Switch "transcribe" to "write out" in the stretch of records from the start through the line containing "To the nearest percent, what is the average", and write those lines out again with nothing else changed.

________________________________________

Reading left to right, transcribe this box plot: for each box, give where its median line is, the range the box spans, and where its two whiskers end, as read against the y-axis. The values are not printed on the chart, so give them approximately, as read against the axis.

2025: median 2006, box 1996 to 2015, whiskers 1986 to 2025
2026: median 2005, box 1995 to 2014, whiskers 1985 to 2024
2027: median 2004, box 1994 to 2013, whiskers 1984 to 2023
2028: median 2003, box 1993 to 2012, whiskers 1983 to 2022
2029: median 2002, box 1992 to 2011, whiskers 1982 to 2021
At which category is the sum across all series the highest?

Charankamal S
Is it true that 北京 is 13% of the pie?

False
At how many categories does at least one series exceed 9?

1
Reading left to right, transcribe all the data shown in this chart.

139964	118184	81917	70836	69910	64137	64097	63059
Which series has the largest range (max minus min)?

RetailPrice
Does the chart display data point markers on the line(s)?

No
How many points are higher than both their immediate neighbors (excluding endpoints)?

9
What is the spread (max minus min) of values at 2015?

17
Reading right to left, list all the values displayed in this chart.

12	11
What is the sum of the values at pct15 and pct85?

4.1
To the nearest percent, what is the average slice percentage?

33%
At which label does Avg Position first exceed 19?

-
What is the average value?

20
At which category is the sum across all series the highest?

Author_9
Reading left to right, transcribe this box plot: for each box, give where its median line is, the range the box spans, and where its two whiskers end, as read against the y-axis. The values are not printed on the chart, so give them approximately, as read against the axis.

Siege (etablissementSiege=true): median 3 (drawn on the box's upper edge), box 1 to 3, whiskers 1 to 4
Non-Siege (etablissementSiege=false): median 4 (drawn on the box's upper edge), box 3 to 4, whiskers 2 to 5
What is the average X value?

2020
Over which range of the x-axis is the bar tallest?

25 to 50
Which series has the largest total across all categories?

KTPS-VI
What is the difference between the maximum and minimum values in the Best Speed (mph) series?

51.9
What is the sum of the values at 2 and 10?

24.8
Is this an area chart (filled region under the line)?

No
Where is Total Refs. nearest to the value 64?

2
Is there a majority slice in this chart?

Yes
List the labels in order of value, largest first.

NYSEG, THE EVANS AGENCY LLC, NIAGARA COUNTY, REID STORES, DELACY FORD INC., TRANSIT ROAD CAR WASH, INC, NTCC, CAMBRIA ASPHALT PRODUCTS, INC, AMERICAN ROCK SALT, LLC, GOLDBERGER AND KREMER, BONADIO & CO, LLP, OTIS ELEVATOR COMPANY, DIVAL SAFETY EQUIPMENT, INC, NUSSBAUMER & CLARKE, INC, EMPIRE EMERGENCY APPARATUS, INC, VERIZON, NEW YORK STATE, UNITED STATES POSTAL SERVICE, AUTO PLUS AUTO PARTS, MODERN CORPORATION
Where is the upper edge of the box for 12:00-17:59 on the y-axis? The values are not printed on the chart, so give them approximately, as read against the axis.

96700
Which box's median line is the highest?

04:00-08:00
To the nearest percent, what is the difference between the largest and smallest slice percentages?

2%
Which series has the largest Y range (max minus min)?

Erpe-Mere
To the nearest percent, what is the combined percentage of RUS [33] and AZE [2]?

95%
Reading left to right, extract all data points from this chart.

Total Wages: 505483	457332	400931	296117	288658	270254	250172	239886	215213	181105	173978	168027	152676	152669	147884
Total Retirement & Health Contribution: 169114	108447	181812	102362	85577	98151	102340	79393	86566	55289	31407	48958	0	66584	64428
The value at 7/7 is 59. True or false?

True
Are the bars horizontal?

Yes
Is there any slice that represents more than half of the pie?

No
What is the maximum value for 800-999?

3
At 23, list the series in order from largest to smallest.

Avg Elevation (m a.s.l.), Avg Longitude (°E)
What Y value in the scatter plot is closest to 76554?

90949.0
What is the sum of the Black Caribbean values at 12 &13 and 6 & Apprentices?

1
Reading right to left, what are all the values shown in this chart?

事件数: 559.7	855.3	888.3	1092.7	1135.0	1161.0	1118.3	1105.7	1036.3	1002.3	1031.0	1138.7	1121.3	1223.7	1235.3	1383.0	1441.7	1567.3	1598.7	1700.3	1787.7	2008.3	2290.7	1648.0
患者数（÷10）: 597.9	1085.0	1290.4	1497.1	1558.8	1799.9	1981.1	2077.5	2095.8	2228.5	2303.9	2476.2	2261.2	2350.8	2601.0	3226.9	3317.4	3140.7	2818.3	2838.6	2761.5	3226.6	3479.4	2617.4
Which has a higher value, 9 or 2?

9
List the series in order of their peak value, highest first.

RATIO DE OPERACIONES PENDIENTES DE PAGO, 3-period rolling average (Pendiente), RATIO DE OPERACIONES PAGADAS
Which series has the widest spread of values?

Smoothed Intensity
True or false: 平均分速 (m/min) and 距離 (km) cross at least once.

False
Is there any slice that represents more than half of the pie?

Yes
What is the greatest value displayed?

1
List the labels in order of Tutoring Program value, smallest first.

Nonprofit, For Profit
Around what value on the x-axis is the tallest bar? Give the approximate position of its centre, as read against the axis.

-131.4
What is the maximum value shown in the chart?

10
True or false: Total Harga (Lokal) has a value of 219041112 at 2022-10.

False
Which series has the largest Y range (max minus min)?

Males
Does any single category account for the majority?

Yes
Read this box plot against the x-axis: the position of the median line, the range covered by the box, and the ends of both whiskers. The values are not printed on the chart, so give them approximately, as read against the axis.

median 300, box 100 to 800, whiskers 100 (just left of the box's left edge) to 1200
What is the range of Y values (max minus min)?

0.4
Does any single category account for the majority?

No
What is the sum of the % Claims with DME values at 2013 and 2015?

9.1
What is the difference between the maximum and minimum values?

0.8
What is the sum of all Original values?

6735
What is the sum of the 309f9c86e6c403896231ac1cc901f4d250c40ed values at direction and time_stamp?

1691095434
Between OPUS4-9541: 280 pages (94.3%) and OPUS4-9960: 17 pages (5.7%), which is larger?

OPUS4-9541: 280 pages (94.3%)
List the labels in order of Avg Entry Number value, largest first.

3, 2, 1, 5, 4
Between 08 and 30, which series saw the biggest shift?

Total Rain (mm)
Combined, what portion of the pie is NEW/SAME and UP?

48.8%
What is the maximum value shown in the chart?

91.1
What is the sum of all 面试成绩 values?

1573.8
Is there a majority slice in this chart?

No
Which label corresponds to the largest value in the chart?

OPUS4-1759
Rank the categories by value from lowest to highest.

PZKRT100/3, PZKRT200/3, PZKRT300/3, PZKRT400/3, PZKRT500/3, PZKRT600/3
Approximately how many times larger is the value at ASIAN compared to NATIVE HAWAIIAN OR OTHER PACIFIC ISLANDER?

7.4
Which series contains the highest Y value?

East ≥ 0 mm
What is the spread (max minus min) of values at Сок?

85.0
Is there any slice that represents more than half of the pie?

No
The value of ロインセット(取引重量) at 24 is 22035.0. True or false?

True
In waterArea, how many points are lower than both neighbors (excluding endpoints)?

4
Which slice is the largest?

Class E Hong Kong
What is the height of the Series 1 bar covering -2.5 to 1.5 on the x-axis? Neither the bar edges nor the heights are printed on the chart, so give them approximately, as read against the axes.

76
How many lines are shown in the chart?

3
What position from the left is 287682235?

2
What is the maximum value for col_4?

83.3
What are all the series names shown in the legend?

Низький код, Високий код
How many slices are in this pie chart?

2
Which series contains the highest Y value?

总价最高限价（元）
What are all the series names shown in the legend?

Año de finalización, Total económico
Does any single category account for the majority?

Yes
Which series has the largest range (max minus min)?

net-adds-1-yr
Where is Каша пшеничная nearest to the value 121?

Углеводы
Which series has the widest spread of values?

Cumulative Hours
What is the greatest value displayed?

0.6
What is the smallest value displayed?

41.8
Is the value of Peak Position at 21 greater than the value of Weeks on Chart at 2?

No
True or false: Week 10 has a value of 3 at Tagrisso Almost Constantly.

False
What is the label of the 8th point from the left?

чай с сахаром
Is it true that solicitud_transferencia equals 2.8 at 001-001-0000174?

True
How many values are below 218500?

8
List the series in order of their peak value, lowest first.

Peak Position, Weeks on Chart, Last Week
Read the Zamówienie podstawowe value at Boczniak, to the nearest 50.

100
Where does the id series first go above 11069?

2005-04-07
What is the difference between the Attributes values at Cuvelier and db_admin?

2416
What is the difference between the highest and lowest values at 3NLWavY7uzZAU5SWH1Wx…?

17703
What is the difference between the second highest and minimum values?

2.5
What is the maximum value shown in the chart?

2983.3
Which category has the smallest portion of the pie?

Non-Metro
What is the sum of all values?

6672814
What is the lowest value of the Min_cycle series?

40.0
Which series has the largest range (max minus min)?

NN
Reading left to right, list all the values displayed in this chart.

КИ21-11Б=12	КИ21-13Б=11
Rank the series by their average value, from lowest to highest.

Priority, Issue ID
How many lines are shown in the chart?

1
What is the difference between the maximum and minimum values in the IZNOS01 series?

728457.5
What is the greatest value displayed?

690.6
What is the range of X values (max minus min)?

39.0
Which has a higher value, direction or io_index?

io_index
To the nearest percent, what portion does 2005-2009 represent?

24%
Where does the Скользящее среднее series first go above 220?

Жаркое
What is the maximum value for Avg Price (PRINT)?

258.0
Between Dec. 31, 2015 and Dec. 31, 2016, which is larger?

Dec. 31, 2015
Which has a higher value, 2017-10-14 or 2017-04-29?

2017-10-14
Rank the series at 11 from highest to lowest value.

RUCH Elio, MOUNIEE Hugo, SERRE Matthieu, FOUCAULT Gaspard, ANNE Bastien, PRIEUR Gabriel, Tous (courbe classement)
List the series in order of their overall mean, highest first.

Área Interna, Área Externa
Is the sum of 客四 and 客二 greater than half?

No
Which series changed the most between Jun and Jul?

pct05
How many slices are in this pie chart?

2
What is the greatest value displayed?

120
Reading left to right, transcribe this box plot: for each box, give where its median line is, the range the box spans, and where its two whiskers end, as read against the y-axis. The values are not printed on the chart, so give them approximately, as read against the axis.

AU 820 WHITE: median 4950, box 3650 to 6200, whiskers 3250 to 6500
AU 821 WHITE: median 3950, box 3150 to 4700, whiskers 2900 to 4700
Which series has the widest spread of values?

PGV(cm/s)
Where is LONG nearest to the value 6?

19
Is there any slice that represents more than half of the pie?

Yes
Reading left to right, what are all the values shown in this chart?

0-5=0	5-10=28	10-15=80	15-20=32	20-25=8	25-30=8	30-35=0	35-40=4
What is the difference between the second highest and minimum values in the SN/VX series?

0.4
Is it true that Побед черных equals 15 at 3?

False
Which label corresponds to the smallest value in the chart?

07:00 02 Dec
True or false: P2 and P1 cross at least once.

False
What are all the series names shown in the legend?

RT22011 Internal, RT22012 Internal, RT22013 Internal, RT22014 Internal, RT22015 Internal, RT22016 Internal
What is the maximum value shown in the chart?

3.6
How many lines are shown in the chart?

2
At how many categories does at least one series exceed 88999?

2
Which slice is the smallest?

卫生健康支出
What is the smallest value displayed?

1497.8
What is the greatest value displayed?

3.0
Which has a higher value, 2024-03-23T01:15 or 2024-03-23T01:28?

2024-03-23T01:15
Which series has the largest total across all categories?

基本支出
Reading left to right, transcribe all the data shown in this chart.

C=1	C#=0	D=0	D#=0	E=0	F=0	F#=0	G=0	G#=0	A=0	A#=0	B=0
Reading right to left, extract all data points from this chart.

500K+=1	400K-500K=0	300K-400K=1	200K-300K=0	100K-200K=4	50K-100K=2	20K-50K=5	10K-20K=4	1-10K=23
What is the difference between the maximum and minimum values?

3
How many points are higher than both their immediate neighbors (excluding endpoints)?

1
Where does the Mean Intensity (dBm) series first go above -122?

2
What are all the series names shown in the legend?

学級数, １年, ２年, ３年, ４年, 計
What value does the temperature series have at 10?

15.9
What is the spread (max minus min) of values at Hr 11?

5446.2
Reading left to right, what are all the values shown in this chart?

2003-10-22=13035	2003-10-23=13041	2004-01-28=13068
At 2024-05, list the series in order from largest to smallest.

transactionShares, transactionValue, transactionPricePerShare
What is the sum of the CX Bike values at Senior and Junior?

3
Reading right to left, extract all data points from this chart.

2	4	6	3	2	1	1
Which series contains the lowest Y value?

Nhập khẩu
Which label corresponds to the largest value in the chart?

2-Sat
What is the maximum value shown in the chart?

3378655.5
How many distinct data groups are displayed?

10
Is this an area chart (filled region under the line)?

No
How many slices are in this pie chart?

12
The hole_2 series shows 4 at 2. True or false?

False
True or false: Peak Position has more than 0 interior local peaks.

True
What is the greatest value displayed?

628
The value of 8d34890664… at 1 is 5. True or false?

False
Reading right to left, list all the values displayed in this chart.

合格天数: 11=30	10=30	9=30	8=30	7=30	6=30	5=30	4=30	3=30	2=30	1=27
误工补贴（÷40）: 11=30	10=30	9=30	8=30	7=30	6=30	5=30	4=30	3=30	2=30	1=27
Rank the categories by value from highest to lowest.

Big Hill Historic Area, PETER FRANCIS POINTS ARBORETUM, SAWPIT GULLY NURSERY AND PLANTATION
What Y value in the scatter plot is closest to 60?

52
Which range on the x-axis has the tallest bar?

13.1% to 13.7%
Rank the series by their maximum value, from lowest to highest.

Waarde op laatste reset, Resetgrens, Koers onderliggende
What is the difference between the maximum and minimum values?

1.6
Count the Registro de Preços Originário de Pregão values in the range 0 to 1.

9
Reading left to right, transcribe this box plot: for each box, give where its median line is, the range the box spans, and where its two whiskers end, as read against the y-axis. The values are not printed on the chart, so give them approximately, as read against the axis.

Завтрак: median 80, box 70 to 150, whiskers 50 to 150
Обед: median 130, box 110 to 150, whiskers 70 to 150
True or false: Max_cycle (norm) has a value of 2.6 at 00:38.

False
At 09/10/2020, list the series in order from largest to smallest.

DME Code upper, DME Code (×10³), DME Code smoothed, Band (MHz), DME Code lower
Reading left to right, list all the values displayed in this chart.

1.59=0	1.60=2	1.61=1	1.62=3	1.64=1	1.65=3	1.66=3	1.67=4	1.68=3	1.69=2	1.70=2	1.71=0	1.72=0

________________________________________

# RESPONSE FOR THIS EXERCISE
Reading left to right, write out this box plot: for each box, give where its median line is, the range the box spans, and where its two whiskers end, as read against the y-axis. The values are not printed on the chart, so give them approximately, as read against the axis.

2025: median 2006, box 1996 to 2015, whiskers 1986 to 2025
2026: median 2005, box 1995 to 2014, whiskers 1985 to 2024
2027: median 2004, box 1994 to 2013, whiskers 1984 to 2023
2028: median 2003, box 1993 to 2012, whiskers 1983 to 2022
2029: median 2002, box 1992 to 2011, whiskers 1982 to 2021
At which category is the sum across all series the highest?

Charankamal S
Is it true that 北京 is 13% of the pie?

False
At how many categories does at least one series exceed 9?

1
Reading left to right, write out all the data shown in this chart.

139964	118184	81917	70836	69910	64137	64097	63059
Which series has the largest range (max minus min)?

RetailPrice
Does the chart display data point markers on the line(s)?

No
How many points are higher than both their immediate neighbors (excluding endpoints)?

9
What is the spread (max minus min) of values at 2015?

17
Reading right to left, list all the values displayed in this chart.

12	11
What is the sum of the values at pct15 and pct85?

4.1
To the nearest percent, what is the average slice percentage?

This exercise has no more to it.